I will ask her to rescan with "registry" checked. FWIW, here is the output of the GMER scan with services, system and files chosen:
Plankton, For #2, My wife's PC was running McAfee when it got infected, not NIS. NIS was installed after the fact to try to fix the problem.So that question would have to go to a McAfee board. :) Although it is disappointing that Nortion can't detect it after the fact. :(
Just for info. Antivirus software is extremely sticky. It has to be that way. So if you just removed McAfee from the computer using Add/Remove, you would not have removed it completely. Each antivirus has its own removal tool. That kind of thing interferes with the correct operation of the newly installed antivirus, no matter whose it is.
Second, rootkits come with their own list of antivirus names and sites to block. This prevents many products from accessing updates, their own websites, and prevents you from accessing, downloading and running products that could interfere with the rootkit.
Thirdly, downloading an antivirus into a severely infected machine, corrupts the installation, and prevents it from doing what it is supposed to do. So try not to think too badly of Norton, it never had a chance.
The 2010 antivirus engines have cut down the number of rootkit infections to almost nothing on this forum. The problem is that the malware writers have had to get more creative in their bid to infect machines. The malware always comes out first. Once it is discovered, Symantec takes it apart and writes changes into their product to block the attacks. Then it begins again. This is very sophisticated malware, frequently acquired by a careless click of the mouse in the wrong place.
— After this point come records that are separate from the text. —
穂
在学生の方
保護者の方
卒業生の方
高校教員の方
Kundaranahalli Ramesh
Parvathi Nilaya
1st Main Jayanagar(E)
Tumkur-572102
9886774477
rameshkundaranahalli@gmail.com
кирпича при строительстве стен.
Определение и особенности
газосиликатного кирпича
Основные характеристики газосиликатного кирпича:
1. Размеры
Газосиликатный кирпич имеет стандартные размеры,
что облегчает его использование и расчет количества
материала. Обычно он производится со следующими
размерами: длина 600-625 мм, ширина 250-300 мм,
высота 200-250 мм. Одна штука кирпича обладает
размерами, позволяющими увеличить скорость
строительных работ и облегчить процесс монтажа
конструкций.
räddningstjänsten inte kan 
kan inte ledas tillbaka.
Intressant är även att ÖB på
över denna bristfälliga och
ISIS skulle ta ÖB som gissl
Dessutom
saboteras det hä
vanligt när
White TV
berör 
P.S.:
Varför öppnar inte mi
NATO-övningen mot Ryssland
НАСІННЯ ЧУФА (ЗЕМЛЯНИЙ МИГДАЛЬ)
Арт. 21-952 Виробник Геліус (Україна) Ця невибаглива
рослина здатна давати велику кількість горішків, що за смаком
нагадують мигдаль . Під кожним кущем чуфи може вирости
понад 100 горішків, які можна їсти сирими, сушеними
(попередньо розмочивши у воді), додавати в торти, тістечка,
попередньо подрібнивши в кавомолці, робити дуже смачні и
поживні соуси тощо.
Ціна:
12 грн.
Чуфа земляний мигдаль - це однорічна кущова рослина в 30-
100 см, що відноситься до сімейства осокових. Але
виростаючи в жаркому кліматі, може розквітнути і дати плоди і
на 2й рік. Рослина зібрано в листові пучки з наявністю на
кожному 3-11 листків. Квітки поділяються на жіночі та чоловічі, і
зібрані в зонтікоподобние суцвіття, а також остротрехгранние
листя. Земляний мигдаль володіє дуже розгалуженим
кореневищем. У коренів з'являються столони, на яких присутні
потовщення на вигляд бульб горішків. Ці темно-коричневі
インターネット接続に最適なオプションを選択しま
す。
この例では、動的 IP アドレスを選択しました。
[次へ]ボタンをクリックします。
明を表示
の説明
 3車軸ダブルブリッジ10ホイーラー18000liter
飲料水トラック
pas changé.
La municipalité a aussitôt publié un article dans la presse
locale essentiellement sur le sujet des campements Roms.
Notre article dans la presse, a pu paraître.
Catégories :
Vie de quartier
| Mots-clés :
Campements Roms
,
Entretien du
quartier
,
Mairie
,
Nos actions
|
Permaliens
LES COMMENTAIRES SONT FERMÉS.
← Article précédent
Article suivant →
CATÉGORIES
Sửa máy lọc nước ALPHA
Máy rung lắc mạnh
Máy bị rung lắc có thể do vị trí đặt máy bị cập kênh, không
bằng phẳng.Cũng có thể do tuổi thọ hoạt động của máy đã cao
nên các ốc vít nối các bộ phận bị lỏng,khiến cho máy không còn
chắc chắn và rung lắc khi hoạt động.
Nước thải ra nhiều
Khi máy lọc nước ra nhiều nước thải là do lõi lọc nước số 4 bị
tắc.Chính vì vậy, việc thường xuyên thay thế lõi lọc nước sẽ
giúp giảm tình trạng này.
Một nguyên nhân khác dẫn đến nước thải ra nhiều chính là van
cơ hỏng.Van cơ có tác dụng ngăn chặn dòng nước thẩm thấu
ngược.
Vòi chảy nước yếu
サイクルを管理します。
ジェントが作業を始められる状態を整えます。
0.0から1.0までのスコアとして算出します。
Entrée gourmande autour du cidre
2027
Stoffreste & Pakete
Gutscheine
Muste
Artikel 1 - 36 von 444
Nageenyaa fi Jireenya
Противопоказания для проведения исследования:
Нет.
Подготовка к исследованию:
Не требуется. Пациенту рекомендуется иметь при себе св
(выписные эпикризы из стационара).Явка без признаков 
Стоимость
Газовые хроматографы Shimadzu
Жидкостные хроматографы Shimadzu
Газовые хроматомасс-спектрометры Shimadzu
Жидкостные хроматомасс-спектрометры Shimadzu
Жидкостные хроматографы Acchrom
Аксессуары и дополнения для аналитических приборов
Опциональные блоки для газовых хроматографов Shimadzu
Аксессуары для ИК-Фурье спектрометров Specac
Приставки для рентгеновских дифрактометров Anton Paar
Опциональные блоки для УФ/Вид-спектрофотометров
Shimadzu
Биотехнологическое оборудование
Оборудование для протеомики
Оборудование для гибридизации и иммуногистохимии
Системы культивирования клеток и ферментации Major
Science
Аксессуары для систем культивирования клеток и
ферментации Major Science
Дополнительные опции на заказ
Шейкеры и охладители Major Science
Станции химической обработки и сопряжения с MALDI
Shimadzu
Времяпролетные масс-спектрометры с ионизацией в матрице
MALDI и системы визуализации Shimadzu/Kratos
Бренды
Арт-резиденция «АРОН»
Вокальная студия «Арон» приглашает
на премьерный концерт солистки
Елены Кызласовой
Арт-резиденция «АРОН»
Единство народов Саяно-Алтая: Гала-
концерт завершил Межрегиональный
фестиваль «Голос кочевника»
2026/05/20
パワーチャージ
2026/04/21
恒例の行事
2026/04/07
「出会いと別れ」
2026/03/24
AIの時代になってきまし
Sorry, yes. The settings are in the main screen for Norton. The top pane is the computer, settings you will find on the right side.
Message Edited by delphinium on 12-09-2009 09:37 AM
Gen 3 and GMER, if GMER is able to show it should show up for one in the "devices" section, so no point in just scanning the "services", "registry" .......................,
UncleWillie stated further up
Getting ready to run GMER. When it starts up, it lists a ble c:\WINDOWS\system32\drivers\atapi.sys suspiscious modificationWhich sounds like Gen3 (TDL3) that's why it has, in this case luck enough appeared.
2) Thankfully access to the Norton website has not been blocked and it was able to download updates.
3) True, but I also tried booting from the CD, downloading updates and running a scan. That didn't find anything either.
Microsoft released a bunch of drive-by security updates today, including a modified version of MRT.exe. Unfortunatly they came a couple of weeks to late from my wife's laptop.
Maybe I am a cynic, but I don't believe there will ever be anything developed that some other individual can not find holes to take advantage of. There will always be browser vulnerabilities, program vulnerabilities, and errors in judgment.
Security is composed of patching software vulnerabilities, such as in Java, MS Office, Windows, Adobe, and a multitude of others. It also depends on the things we do, such as P2P, file sharing, torrents, Facebook, etc. The more popular the site, the more likely malware will be inserted. There is no point in placing your malware in a place where nobody goes.
Doubling up on real-time antivirus scanners is problematic, and many of the rootkit infections we have seen here were on machines with more than one active antivirus engine.
In the end, no matter how careful and prudent we are, sooner or later, we will get infected. It is good to know what to do about it and where to go for help. Malware is now a fact of internet usage and as unavoidable as death and taxes.
We are forced to deal with indications with these infections. If you read the articles provided by Voyager 10, and Quads's posts, it will help you. It is simply one of the files that the rootkit over-writes. It is not necessarily the only one, but if you notice, the OP did say that it showed in GMER.